That would be an interesting story to tell your grandkids.
“When I saw her taking out the trash behind a starbucks, I knew your grandma was the one”
That would be an interesting story to tell your grandkids.
“When I saw her taking out the trash behind a starbucks, I knew your grandma was the one”
Go call your team “You guys!”. And make a dongle joke while you’re at it. Especially around the one with “hot” in her name.
A distant relative was proposed to by her boyfriend at a remote quarry. He thought it would provide a dramatic backdrop - she got a bit nervous. I guess he didn’t get the memo that a quarry also provides a good place to bury bodies.
They do say romance is dead.
I found a very distant cousin on Ancestry and sent her some info on one of her ancestors. She emailed me back with - and I quote - “Thanks! ”

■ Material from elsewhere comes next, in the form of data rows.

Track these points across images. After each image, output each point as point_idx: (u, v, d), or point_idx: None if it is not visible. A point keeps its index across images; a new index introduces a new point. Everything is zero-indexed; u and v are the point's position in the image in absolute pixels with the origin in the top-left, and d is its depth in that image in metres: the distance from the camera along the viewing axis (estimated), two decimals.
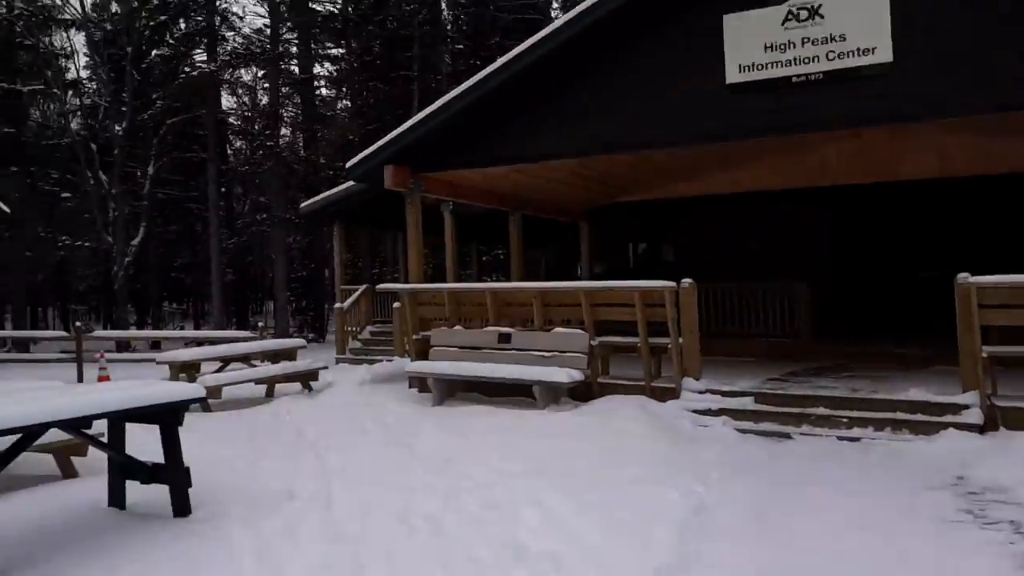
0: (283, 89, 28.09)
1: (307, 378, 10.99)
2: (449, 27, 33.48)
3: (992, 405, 6.74)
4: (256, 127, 30.79)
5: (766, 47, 7.89)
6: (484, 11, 30.83)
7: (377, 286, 14.24)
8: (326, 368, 11.46)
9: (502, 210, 12.84)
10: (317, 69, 30.66)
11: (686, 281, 8.36)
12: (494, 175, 10.69)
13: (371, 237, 29.00)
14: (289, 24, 26.32)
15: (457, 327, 9.90)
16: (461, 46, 32.85)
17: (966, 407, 6.77)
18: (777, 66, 7.85)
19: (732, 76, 8.05)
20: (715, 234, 14.40)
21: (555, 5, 34.12)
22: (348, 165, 10.68)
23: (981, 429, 6.59)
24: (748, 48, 7.98)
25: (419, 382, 9.85)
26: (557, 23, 8.96)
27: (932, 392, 7.14)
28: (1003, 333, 7.14)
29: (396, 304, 12.08)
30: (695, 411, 7.73)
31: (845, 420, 7.09)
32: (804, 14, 7.71)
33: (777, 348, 11.26)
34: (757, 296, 12.07)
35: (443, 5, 32.40)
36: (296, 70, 28.14)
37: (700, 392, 8.09)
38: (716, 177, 13.07)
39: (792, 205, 13.33)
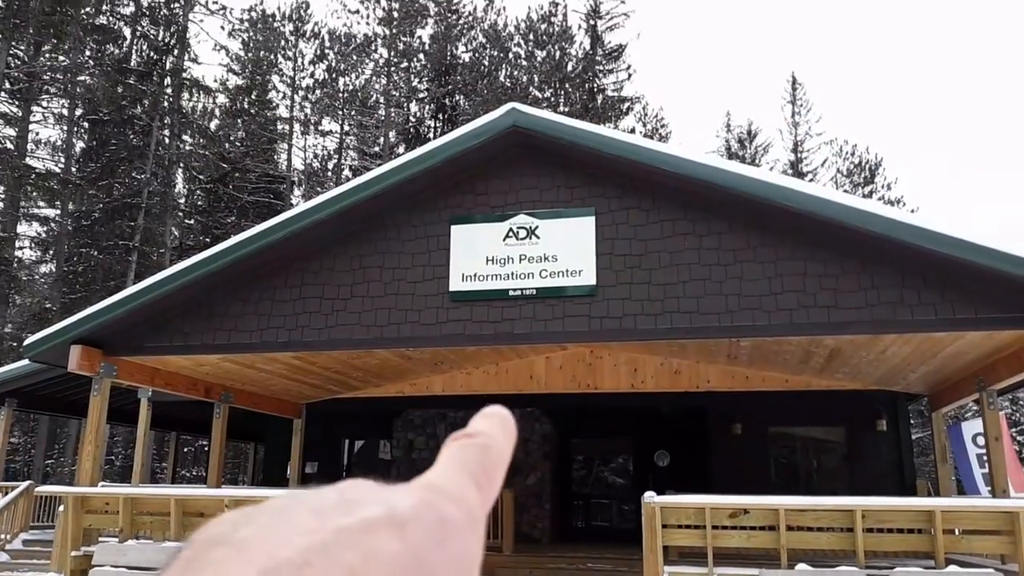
0: None
1: None
2: (183, 200, 32.64)
3: None
4: None
5: (488, 260, 8.34)
6: (222, 188, 30.55)
7: (36, 488, 12.15)
8: None
9: (208, 401, 11.94)
10: (22, 228, 28.09)
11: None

pretty sure you and I are very, very distant cousins, and i’m definitely sure you’ve never sent me an email
OK, fine, you and I are kissin’ cousins then!!!
I held the door open for a lady going into sbux and she said “Thanks!”. She had a real bounce in her step and other things, IYKWIM.
^^ TPIWWP ^^
share the love, man!
Use your imagination.
“Sunny” on Instagram wantsta send me a message:
"Hii (real name) you popped up on my screen and I thought you where kinda cute, I’m to shyyy lmao, that’s why I message you with a facke acc… can you send me a reply if you wanna see me? "
“She” seems nice, but her grammar and spelling need work.
And Instagram sez we can create kyoooot nicknames for each other!!! I wonder if Mr. Pudgy is taken already…
They called me Tubby Bitch in college, pretty sure I’ve got dibs.
I got some dim sum at the Asian/Halal grocer. When the lady was handing me the bag, our fingertips brushed!!!
Two fingertips at the same time?
ALMOST!!!
Was at a bar last night and a guy came up to me and asked what I was drinking.
But it turns out he thought I was one of his coworkers… which I was not!
Ah, remote work can be hilarious sometimes.
Or that’s a great way to downplay what he was really trying.